» **Selected text**:
:::

Sep 12, 2007 06:28
Potential job in connecticut. Discuss.
JK you get more info first :-)
it's for connDOT, which I talked to at the job fair last year and (I think?) left a resume with because it was a fun time talking with them. Most of the DOT people (connDOT, NYDOT, VTrans) were, or at least seemd, pretty desperate so it was nice...in a morbidly humorous sort of way. But now I've gotten a job alert in the mail pretty much out of the blue from connDOT...my read between the lines on that is "would you like a job interview? please? please please? we found your name on a list from last year and really need people!". Anyway that's just me.
Salary is 44,790 and evidently non-negotiable. Being government lots of perks on retirement, health insurance, vacations, etc., which is to be expected. Also that's for a 35-hr work week. Also government jobs are more secure. Comparably I *think* without having done any recent research that's about a 2-3K cut below private sector. Again, expected with the government. You trade better wages for better job security.

:::

Carry on the post about the Connecticut job offer, starting after its last sentence. The records come from a separate, unrelated source.

:::

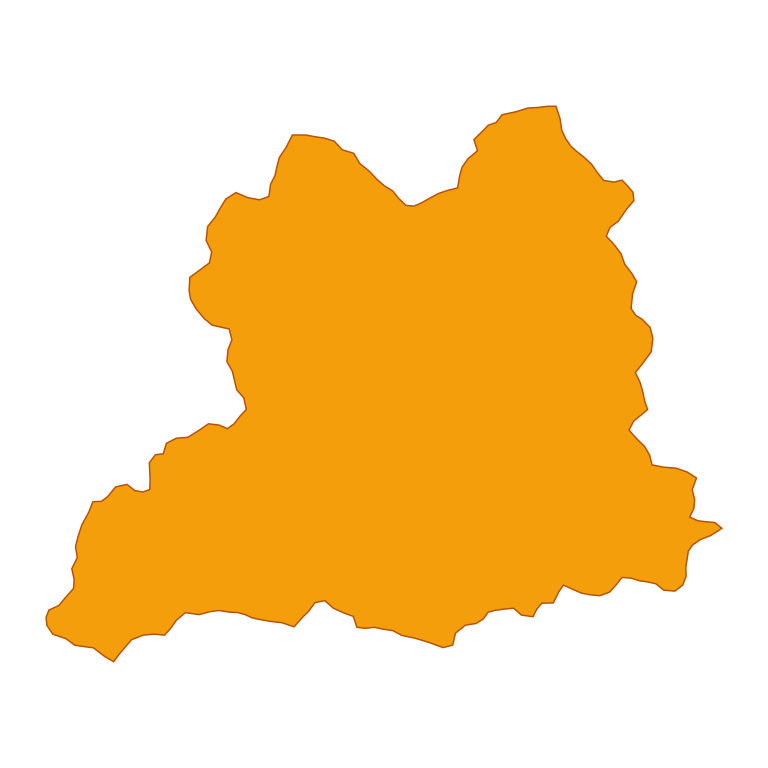 Rio Piracicaba, Minas Gerais, Brazil
{"feature_id": "56859067B90446172591220", "entity_name": "Rio Piracicaba", "entity_type": "district", "adm_level": 2, "iso_a3": "BRA", "parent_name": "Brazil", "parent_adm1": "Minas Gerais", "projection": "orthographic", "projection_center": [-43.151, -19.961], "detail": "fine", "context": "isolated", "style": "filled", "palette": "amber", "viewbox_px": 768, "rotation_deg": 0, "n_neighbors": 0, "source": "geoboundaries", "source_scale": "gbopen_adm2", "svg_char_len": 2945}
<svg xmlns="http://www.w3.org/2000/svg" viewBox="0 0 768 768"><path d="M721.9,528.3L714.8,522.5L705.7,521.7L697.8,520.8L689.7,517.0L693.9,508.5L694.7,499.6L692.2,489.8L696.5,478.0L687.1,472.0L676.2,468.2L663.1,467.1L652.1,464.9L649.6,455.0L644.5,446.3L636.6,438.7L629.0,430.1L633.8,420.9L641.3,414.9L647.6,409.5L644.8,401.4L642.5,390.7L640.2,382.8L635.4,372.5L642.2,364.1L651.2,351.8L652.9,338.4L650.1,327.4L642.2,319.3L635.9,315.5L631.1,308.6L632.6,293.9L636.7,281.7L631.6,273.1L624.7,264.2L621.0,253.6L613.1,243.4L606.3,236.3L610.0,227.4L618.4,221.1L626.6,209.1L633.9,200.7L633.0,192.3L627.6,185.9L622.0,180.1L614.1,182.1L603.7,180.4L596.9,172.0L591.3,163.9L583.9,157.1L577.0,151.7L571.0,146.4L565.6,138.5L561.8,130.4L560.0,118.5L556.0,106.3L547.6,106.3L537.7,107.5L528.0,108.0L515.8,111.8L502.1,114.7L496.2,122.5L488.2,125.3L481.5,132.2L473.9,139.6L477.5,150.7L467.9,158.8L462.0,167.3L459.6,176.1L457.6,187.9L446.9,190.6L438.5,193.5L429.7,198.2L421.0,203.1L413.9,206.2L405.8,205.3L399.0,198.7L392.6,190.9L384.3,185.8L376.8,179.2L369.5,171.4L359.8,163.5L353.7,153.3L342.2,149.8L334.2,141.1L323.9,138.0L315.4,136.8L305.9,135.0L292.4,135.0L286.1,147.4L279.3,157.6L276.9,166.8L274.9,175.8L270.6,184.2L268.9,196.4L259.7,199.8L247.9,197.7L235.9,192.6L225.9,199.0L220.8,207.1L215.2,217.2L207.6,226.6L206.1,240.4L211.7,252.0L209.4,262.9L199.0,270.6L189.8,277.4L189.1,290.4L190.6,299.3L196.2,309.0L204.4,318.8L212.2,325.2L229.2,329.0L231.9,339.9L228.0,349.8L226.9,361.6L232.4,371.4L234.8,381.7L236.7,389.8L243.8,397.9L246.3,409.4L240.0,416.2L234.1,423.8L227.3,428.7L219.2,425.1L208.5,423.8L199.8,429.8L187.9,437.3L176.4,438.2L166.4,443.3L163.3,453.8L155.4,454.7L149.3,462.8L150.1,478.4L149.8,489.5L143.0,492.0L134.9,490.6L127.0,484.4L115.6,486.9L107.7,496.6L101.3,501.4L92.9,501.7L88.9,511.9L81.8,525.0L78.2,536.0L75.5,546.6L77.3,557.6L71.8,568.7L74.2,579.6L73.5,588.5L66.7,596.1L58.8,605.5L48.9,610.1L46.1,617.4L46.9,625.4L52.8,634.2L66.2,638.8L74.8,645.2L82.7,646.4L93.4,647.8L104.8,656.6L113.7,661.7L119.2,654.1L125.1,647.3L131.6,639.7L143.4,635.1L154.2,634.1L164.6,635.1L170.8,628.2L176.4,620.2L185.5,612.6L199.0,614.6L210.3,611.6L219.0,610.5L229.4,612.1L238.0,612.6L245.2,614.6L252.3,617.9L260.8,619.7L270.6,621.4L281.9,622.7L294.1,626.8L302.2,617.6L308.8,611.1L314.9,602.7L324.8,600.6L333.2,608.1L343.1,612.6L353.3,616.4L356.9,627.3L365.7,628.3L374.4,627.3L382.7,629.1L392.8,630.6L401.8,635.4L415.4,638.3L428.9,642.4L443.1,647.6L452.7,645.1L455.5,633.2L465.5,625.1L476.1,623.5L483.4,618.9L488.2,612.1L495.4,610.3L504.0,609.1L513.6,608.2L521.5,615.1L533.0,616.7L536.6,609.5L541.8,603.2L553.3,602.9L558.9,591.7L563.4,585.1L572.5,589.2L581.2,593.0L590.0,594.8L599.9,595.7L609.4,592.2L615.7,585.4L622.1,577.4L631.4,578.2L639.6,580.8L648.0,582.0L655.9,583.8L663.9,590.2L674.9,591.1L682.7,585.1L686.1,576.2L685.8,567.8L687.0,559.8L688.3,551.2L692.6,544.9L700.5,539.5L710.8,535.5L721.9,528.3Z" fill="#f59e0b" stroke="#b45309" stroke-width="1.5"/></svg>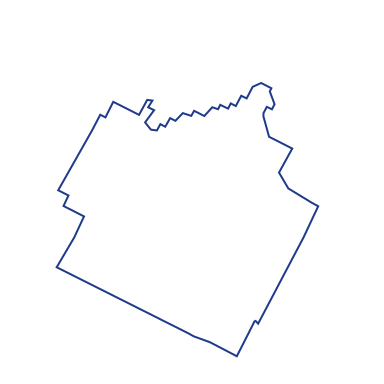 Tuscaloosa, Alabama, United States of America (Robinson projection), rotated 297°
{"feature_id": "52423323B92011906728955", "entity_name": "Tuscaloosa", "entity_type": "district", "adm_level": 2, "iso_a3": "USA", "parent_name": "United States of America", "parent_adm1": "Alabama", "projection": "robinson", "projection_center": [-87.372, 33.307], "detail": "fine", "context": "isolated", "style": "outline", "palette": "blue", "viewbox_px": 384, "rotation_deg": 297, "n_neighbors": 0, "source": "geoboundaries", "source_scale": "gbopen_adm2", "svg_char_len": 906}
<svg xmlns="http://www.w3.org/2000/svg" viewBox="0 0 384 384"><g transform="rotate(297 192 192)"><path d="M63.5,105.6L64.1,200.8L64.4,252.6L64.2,259.2L66.3,276.2L66.0,306.5L92.6,306.5L105.1,306.4L106.0,307.2L104.7,310.7L202.3,312.0L236.6,310.9L236.8,303.6L238.9,276.2L248.8,260.7L276.2,261.6L276.2,235.6L291.8,221.3L294.7,219.9L301.8,220.0L302.0,225.7L307.7,225.7L316.9,215.7L320.5,215.6L320.5,207.4L320.5,204.1L313.2,198.3L300.2,198.2L300.1,192.2L288.5,192.0L288.5,186.3L282.7,186.3L282.6,183.5L282.5,177.6L277.6,177.6L276.7,171.6L265.3,168.5L265.3,157.0L259.5,156.8L258.1,148.0L247.9,144.9L247.9,139.0L238.0,138.5L238.1,133.0L230.9,132.8L228.9,127.1L232.7,118.6L247.7,121.1L247.6,114.5L255.5,115.2L253.7,110.3L236.7,109.8L236.6,80.9L219.2,81.0L219.2,75.2L201.7,75.0L132.8,72.0L132.8,83.5L121.2,83.9L121.2,106.9L114.3,107.1L98.0,107.7L63.5,105.6Z" fill="none" stroke="#1e3a8a" stroke-width="2"/></g></svg>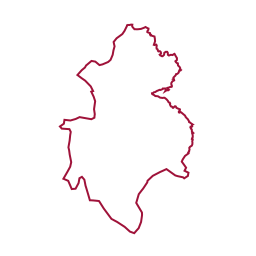 outline of Jo River, River Cess, Liberia, rotated 100°
{"feature_id": "62588387B78382325144882", "entity_name": "Jo River", "entity_type": "district", "adm_level": 2, "iso_a3": "LBR", "parent_name": "Liberia", "parent_adm1": "River Cess", "projection": "albers", "projection_center": [-9.507, 6.035], "detail": "fine", "context": "isolated", "style": "outline", "palette": "rose", "viewbox_px": 256, "rotation_deg": 100, "n_neighbors": 0, "source": "geoboundaries", "source_scale": "gbopen_adm2", "svg_char_len": 3997}
<svg xmlns="http://www.w3.org/2000/svg" viewBox="0 0 256 256"><g transform="rotate(100 128 128)"><path d="M230.5,103.6L227.5,101.8L224.8,100.1L218.3,98.8L212.2,99.0L211.0,99.1L208.8,99.6L203.8,103.9L200.3,106.9L197.7,106.6L191.3,105.9L189.8,105.1L187.1,103.7L185.1,102.6L178.7,99.8L178.3,99.6L176.6,99.6L170.8,95.3L167.8,91.4L165.8,88.8L163.9,86.0L161.8,83.0L166.5,73.2L166.8,70.7L167.0,65.2L167.8,63.9L164.8,60.7L161.5,60.7L160.3,64.9L157.0,63.9L154.5,66.4L151.8,69.2L149.6,68.7L145.6,67.0L142.5,64.0L141.9,64.5L141.3,64.3L140.7,63.7L139.6,63.9L138.8,63.6L136.9,64.2L135.7,63.6L134.3,62.1L133.9,62.0L132.9,61.8L131.2,62.0L129.7,62.5L128.6,62.2L128.3,62.3L128.0,62.3L127.9,62.8L127.8,63.2L127.7,63.2L127.0,63.1L126.8,63.1L126.1,62.7L124.8,62.8L124.6,62.9L123.6,63.1L122.3,63.8L122.1,63.3L121.8,63.0L121.6,62.8L121.4,63.1L121.0,63.6L120.6,64.4L118.5,64.9L117.8,65.8L117.6,65.7L116.5,66.7L115.8,66.6L115.7,65.4L115.0,65.0L114.6,65.2L114.0,65.5L113.3,65.3L113.2,65.1L112.0,67.7L111.6,68.2L111.6,68.8L110.9,69.1L110.5,69.3L108.8,70.8L108.7,71.0L108.0,72.1L107.4,72.7L107.0,73.3L106.4,73.6L105.8,74.1L104.9,75.7L103.5,78.1L103.1,79.0L103.9,79.9L103.8,80.6L102.9,80.8L101.7,80.1L100.9,80.0L100.6,80.1L100.1,82.5L99.7,83.8L99.4,84.0L98.5,84.7L98.4,85.5L99.0,86.1L99.7,86.5L100.3,87.0L100.3,87.5L99.6,88.0L99.3,88.7L99.3,89.4L98.8,89.9L97.5,90.8L96.8,90.7L96.6,90.7L95.8,91.3L95.9,91.8L95.5,92.6L94.5,93.3L93.3,94.7L92.5,96.0L92.3,96.5L91.9,97.1L91.9,97.8L92.4,99.1L92.5,101.7L91.6,103.9L91.6,104.8L91.8,106.6L91.0,108.1L90.5,109.8L90.1,110.3L89.7,110.4L89.6,109.8L88.4,108.8L87.9,107.5L86.4,105.9L86.3,105.6L84.9,103.5L84.9,102.6L84.1,101.3L83.6,100.6L83.1,100.5L83.0,99.9L82.6,98.3L84.0,97.3L85.2,97.7L84.1,96.5L83.8,94.8L83.3,94.4L82.8,95.6L82.0,96.2L81.7,96.3L81.0,94.7L80.2,93.5L79.9,92.2L79.1,92.0L78.7,92.2L78.2,92.4L78.1,92.6L77.3,93.0L76.8,93.1L76.0,93.1L74.2,92.3L73.1,90.8L72.3,91.1L72.0,92.1L71.4,91.6L70.4,92.0L67.8,90.2L66.7,90.1L66.1,88.8L64.6,87.7L63.1,87.7L62.4,87.2L62.3,86.3L62.0,86.1L61.7,85.9L61.1,87.1L60.7,86.9L60.1,86.9L58.8,87.9L58.0,89.2L57.8,89.5L57.0,89.9L56.5,89.9L55.7,90.1L55.6,91.0L54.7,92.4L54.0,92.9L52.7,91.7L52.1,91.7L51.2,91.9L50.7,91.9L48.9,93.5L47.1,94.9L46.9,95.1L47.3,95.7L47.8,96.2L48.4,96.7L48.4,97.1L48.5,98.6L49.5,100.3L49.0,101.4L47.0,101.9L46.6,102.3L46.2,102.6L46.4,104.0L47.6,105.3L48.7,105.2L49.7,105.2L51.3,106.4L51.4,107.3L50.9,108.5L50.9,108.8L50.3,109.5L49.3,108.6L48.7,108.4L47.4,109.0L46.8,110.0L47.3,111.3L46.7,112.0L45.5,112.4L44.9,113.6L43.4,114.0L41.9,114.0L41.0,114.6L41.2,115.5L41.6,116.1L41.7,116.3L41.6,117.0L40.5,116.8L37.9,116.4L36.4,116.8L35.2,117.1L33.9,117.6L33.3,117.8L33.2,118.8L32.9,121.2L32.6,121.3L32.9,121.9L32.1,122.6L31.2,122.5L30.8,122.7L30.7,122.8L30.5,124.7L30.1,125.7L29.2,125.7L27.7,125.0L26.5,125.1L26.4,125.7L26.0,127.0L25.5,128.3L25.9,128.8L26.3,129.3L28.1,132.3L28.9,134.9L29.1,135.8L29.6,138.8L28.7,139.9L27.9,140.9L27.2,141.5L26.2,141.7L25.5,141.7L25.6,142.8L26.1,144.0L26.4,144.8L26.5,146.0L27.0,146.6L27.1,146.8L27.5,146.7L33.0,148.3L36.5,149.9L41.6,154.8L45.8,157.1L47.8,156.3L49.9,155.4L54.1,155.8L58.6,155.8L63.9,157.0L66.3,158.9L66.5,159.1L69.8,164.2L71.0,167.0L68.3,171.7L68.3,175.6L73.1,179.6L73.6,180.1L75.9,180.9L79.1,183.6L82.0,185.4L84.6,187.0L87.0,182.3L87.5,181.2L88.8,178.4L93.5,171.9L97.7,168.8L98.6,170.5L103.2,167.2L103.4,167.1L107.3,165.0L115.4,164.7L120.2,163.1L121.0,163.1L123.7,162.9L125.7,165.6L125.7,172.5L125.7,177.6L125.8,177.7L128.2,181.1L130.6,186.0L131.0,192.0L134.9,191.9L138.3,195.3L140.1,193.1L139.4,186.3L139.3,185.5L141.8,183.7L145.0,183.7L150.5,183.3L153.5,183.3L154.5,183.3L157.4,183.3L160.2,182.1L164.3,180.8L171.5,178.0L176.2,178.2L181.5,180.0L189.2,182.8L190.4,177.7L197.9,172.8L196.9,169.1L190.8,167.1L185.9,167.1L184.1,164.9L186.5,162.0L189.3,160.9L192.2,159.8L193.9,158.9L200.7,155.5L205.8,153.0L205.4,150.0L205.0,144.7L205.0,143.8L211.5,137.9L220.4,128.5L222.4,122.4L222.7,121.7L226.0,114.0L229.7,108.1L230.5,103.6Z" fill="none" stroke="#9f1239" stroke-width="2"/></g></svg>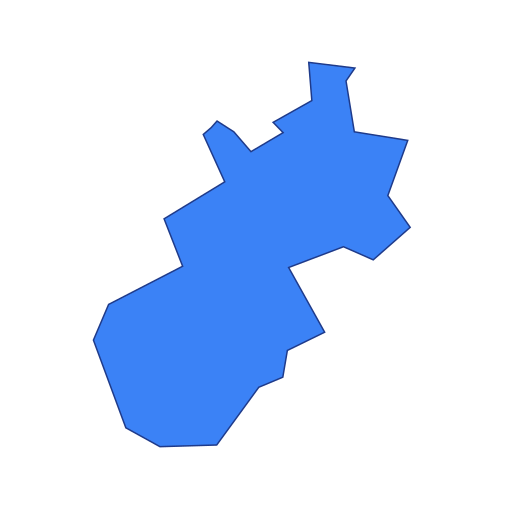 SVG path tracing the border of Grobinas, rotated 71°
{"feature_id": "LVA-5716", "entity_name": "Grobinas", "entity_type": "Municipality", "adm_level": 1, "iso_a3": "LVA", "parent_name": "Latvia", "parent_adm1": "", "projection": "robinson", "projection_center": [21.193, 56.504], "detail": "fine", "context": "isolated", "style": "filled", "palette": "blue", "viewbox_px": 512, "rotation_deg": 71, "n_neighbors": 0, "source": "natural_earth", "source_scale": "10m", "svg_char_len": 540}
<svg xmlns="http://www.w3.org/2000/svg" viewBox="0 0 512 512"><g transform="rotate(71 256 256)"><path d="M123.9,266.3L120.0,256.5L115.7,248.9L131.4,236.5L155.7,226.8L148.2,190.2L135.2,196.3L127.2,152.6L90.1,143.1L110.5,101.3L119.8,113.9L170.6,122.6L196.1,74.9L241.8,111.7L279.1,100.9L297.8,146.4L275.7,170.3L277.5,228.9L350.4,215.9L355.5,257.1L379.3,270.1L381.0,296.1L421.9,354.7L405.0,408.9L376.1,435.0L282.6,437.1L253.8,411.1L241.8,328.7L190.9,330.8L175.7,261.4L123.9,266.3Z" fill="#3b82f6" stroke="#1e3a8a" stroke-width="1.5"/></g></svg>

:::

» **Exercise response**:
Downside: it's in Connecticut. Conn has always to me been the land of uppity snobbish rich people and I'm not sure how well I'd fit in there. However if you do a cost-of-living comparison with hartford (where i assume conndot is located) with burlington, it's more or less equal. So maybe the good ol' b-town is also the home of uppity snobbish rich people? *le shrug*.
And I would be doing, quote,
"may be responsible for preparing roadway design plans, profiles, cross sections and cost estimates, structural analysis and special engineering investigations utilizing a CADD system. In-state travel may be required for this position. Good oral and written communication skills are also required. The Connecticut Department of Transportation offers a wide variety of transportation related career opportunities in various civil engineering disciplines such as highway design, facilities design, structural design, traffic engineering, construction inspection, etc."
all of which I feel reasonably comfortable with which is always good.
Other downside: I don't think highway engineering does too much with permitting, and even less with any watery stuff. Though, I'm a realist and I realise the odds of my finding a job that does *both* of my widely divergent interests in CE are pretty minimal.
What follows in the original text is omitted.